WHAT YOU ARE ASKED TO DO. Word for word, transcribe the data below from the line with "断熱・遮熱・防犯リフォーム" to the line with "fotocoagulazione", keeping both of those lines.

DATA LISTING.
--- --- ---

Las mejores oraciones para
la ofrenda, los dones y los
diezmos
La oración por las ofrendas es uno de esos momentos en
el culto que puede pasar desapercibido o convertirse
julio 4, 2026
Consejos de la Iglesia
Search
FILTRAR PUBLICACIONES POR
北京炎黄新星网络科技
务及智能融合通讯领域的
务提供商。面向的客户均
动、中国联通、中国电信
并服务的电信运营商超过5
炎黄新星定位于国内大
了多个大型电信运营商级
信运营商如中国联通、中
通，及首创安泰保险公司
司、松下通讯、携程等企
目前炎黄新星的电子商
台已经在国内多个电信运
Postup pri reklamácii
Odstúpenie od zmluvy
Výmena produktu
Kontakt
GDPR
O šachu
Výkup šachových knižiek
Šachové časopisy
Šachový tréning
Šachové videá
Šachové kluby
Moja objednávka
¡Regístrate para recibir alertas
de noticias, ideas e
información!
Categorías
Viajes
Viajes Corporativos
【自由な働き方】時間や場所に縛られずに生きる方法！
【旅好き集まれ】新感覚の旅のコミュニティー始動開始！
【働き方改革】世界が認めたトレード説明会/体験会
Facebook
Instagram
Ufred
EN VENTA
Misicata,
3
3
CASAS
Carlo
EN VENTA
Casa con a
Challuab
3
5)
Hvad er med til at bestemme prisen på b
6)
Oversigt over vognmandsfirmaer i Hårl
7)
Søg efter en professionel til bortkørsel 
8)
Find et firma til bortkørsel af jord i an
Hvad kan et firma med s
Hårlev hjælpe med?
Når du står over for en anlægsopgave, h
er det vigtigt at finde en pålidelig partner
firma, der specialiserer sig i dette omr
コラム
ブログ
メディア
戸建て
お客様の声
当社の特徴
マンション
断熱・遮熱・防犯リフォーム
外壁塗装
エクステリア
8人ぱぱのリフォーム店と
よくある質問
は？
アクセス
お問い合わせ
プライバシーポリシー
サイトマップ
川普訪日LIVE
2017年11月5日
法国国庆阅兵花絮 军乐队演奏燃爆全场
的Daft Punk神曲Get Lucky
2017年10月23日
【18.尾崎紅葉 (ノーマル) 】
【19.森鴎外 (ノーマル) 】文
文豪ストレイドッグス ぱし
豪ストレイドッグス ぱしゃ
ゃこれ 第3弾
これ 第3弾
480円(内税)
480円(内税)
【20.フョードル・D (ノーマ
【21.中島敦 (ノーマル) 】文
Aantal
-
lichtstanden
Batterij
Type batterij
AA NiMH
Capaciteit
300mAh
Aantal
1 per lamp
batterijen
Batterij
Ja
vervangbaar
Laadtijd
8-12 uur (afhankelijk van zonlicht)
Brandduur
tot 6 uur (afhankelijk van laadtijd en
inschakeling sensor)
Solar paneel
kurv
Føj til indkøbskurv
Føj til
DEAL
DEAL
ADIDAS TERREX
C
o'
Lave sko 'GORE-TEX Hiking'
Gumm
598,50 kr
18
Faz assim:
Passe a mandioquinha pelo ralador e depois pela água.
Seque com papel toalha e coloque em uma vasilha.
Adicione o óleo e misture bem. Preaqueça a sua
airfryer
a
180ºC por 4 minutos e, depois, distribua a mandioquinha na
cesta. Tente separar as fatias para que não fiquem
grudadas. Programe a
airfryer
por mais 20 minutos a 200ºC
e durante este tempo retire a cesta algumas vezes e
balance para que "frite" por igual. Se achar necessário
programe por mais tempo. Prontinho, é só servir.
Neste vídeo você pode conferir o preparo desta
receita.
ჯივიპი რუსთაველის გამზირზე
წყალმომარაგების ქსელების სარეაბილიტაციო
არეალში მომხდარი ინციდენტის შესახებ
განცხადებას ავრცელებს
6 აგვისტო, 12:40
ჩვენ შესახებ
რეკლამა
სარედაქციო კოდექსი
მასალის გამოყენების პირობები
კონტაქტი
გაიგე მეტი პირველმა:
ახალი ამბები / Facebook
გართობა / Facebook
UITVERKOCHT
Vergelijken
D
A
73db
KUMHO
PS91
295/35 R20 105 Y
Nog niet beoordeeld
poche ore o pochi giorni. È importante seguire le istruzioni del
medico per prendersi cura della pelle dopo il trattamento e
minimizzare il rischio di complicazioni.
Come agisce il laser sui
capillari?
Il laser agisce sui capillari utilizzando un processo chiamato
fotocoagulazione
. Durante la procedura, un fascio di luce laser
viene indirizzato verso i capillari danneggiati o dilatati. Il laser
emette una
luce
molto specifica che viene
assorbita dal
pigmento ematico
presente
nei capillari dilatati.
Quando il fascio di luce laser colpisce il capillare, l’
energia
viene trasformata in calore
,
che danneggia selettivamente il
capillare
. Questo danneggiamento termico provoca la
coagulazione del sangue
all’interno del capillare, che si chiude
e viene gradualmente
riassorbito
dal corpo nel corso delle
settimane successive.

--- --- ---

REPLY TO THE EXERCISE.
断熱・遮熱・防犯リフォーム
外壁塗装
エクステリア
8人ぱぱのリフォーム店と
よくある質問
は？
アクセス
お問い合わせ
プライバシーポリシー
サイトマップ
川普訪日LIVE
2017年11月5日
法国国庆阅兵花絮 军乐队演奏燃爆全场
的Daft Punk神曲Get Lucky
2017年10月23日
【18.尾崎紅葉 (ノーマル) 】
【19.森鴎外 (ノーマル) 】文
文豪ストレイドッグス ぱし
豪ストレイドッグス ぱしゃ
ゃこれ 第3弾
これ 第3弾
480円(内税)
480円(内税)
【20.フョードル・D (ノーマ
【21.中島敦 (ノーマル) 】文
Aantal
-
lichtstanden
Batterij
Type batterij
AA NiMH
Capaciteit
300mAh
Aantal
1 per lamp
batterijen
Batterij
Ja
vervangbaar
Laadtijd
8-12 uur (afhankelijk van zonlicht)
Brandduur
tot 6 uur (afhankelijk van laadtijd en
inschakeling sensor)
Solar paneel
kurv
Føj til indkøbskurv
Føj til
DEAL
DEAL
ADIDAS TERREX
C
o'
Lave sko 'GORE-TEX Hiking'
Gumm
598,50 kr
18
Faz assim:
Passe a mandioquinha pelo ralador e depois pela água.
Seque com papel toalha e coloque em uma vasilha.
Adicione o óleo e misture bem. Preaqueça a sua
airfryer
a
180ºC por 4 minutos e, depois, distribua a mandioquinha na
cesta. Tente separar as fatias para que não fiquem
grudadas. Programe a
airfryer
por mais 20 minutos a 200ºC
e durante este tempo retire a cesta algumas vezes e
balance para que "frite" por igual. Se achar necessário
programe por mais tempo. Prontinho, é só servir.
Neste vídeo você pode conferir o preparo desta
receita.
ჯივიპი რუსთაველის გამზირზე
წყალმომარაგების ქსელების სარეაბილიტაციო
არეალში მომხდარი ინციდენტის შესახებ
განცხადებას ავრცელებს
6 აგვისტო, 12:40
ჩვენ შესახებ
რეკლამა
სარედაქციო კოდექსი
მასალის გამოყენების პირობები
კონტაქტი
გაიგე მეტი პირველმა:
ახალი ამბები / Facebook
გართობა / Facebook
UITVERKOCHT
Vergelijken
D
A
73db
KUMHO
PS91
295/35 R20 105 Y
Nog niet beoordeeld
poche ore o pochi giorni. È importante seguire le istruzioni del
medico per prendersi cura della pelle dopo il trattamento e
minimizzare il rischio di complicazioni.
Come agisce il laser sui
capillari?
Il laser agisce sui capillari utilizzando un processo chiamato
fotocoagulazione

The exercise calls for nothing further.